Les journées du patrimoine c’est également le moment de se souvenir … une visite au musée de la déportation et de l’internement de Varilhes s’impose.

Pourquoi un musée à Varilhes et pas au camp d’internement du Vernet tout proche ou de Rimont, village martyr? Le commandant Déjean, président de l’association qui gère ce musée municipal nous explique que le village de Varilhes a compté le plus de déportés de l’Ariège, 24 sont partis et 14 sont morts en déportation.

«Le musée ariégeois de la déportation et de l’internement est le résultat d’un travail commun entre l’association départementale des déportés internés, résistants patriotes et la commune de Varilhes, décorée de la croix de guerre le 11 novembre 1948, une commune qui durant l’occupation a pris une part active à la lutte contre l’ennemi»
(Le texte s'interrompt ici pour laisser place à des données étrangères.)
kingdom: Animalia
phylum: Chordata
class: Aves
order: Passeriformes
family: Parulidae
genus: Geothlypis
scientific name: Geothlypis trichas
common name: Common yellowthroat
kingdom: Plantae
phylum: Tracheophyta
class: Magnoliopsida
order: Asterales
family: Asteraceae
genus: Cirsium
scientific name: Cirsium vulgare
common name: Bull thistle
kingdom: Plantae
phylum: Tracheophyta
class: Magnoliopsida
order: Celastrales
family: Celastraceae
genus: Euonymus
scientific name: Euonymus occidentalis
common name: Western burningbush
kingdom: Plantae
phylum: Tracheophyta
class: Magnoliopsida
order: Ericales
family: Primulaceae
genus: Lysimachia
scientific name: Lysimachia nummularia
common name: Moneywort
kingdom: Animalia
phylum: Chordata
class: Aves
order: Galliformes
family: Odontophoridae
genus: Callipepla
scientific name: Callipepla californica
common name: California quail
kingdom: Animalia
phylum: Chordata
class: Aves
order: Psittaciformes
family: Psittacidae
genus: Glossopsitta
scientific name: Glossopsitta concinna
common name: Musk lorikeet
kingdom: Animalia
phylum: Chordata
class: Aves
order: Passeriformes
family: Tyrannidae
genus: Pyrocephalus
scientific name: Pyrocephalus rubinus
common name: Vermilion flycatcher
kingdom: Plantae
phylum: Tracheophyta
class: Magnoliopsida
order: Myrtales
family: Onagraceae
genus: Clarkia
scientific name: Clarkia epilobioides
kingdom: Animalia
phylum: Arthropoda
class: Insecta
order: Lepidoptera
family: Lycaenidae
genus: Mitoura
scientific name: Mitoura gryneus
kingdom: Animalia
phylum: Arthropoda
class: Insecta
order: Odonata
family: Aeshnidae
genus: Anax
Il était important que la population d’aujourd’hui et les jeunes générations de demain s’imprègnent de cette mémoire pour comprendre jusqu’où a pu aller l’horreur de l’idéologie nazie, son univers concentrationnaire et d’extermination massive après une dégradation progressive de l’être humain.

Pour cela quatre tableaux présentent aux visiteurs le processus de concentration: une première partie est consacrée à la naissance du système concentrationnaire nazi entre 1933 et 1939. La deuxième partie met en exergue les prémices de la déportation des juifs en France de 1940 à 1942 (le régime de Vichy, l’exclusion des juifs, les rafles, l’internement, a répression des opposants). La troisième étape explique l’organisation rationnelle de la déportation entre 1942 et 44. Enfin, le dernier thème est consacré à la fin des camps, à la libération et aux procès.

La muséographie est sobre: lumières crues, panneaux explicatifs, vitrines…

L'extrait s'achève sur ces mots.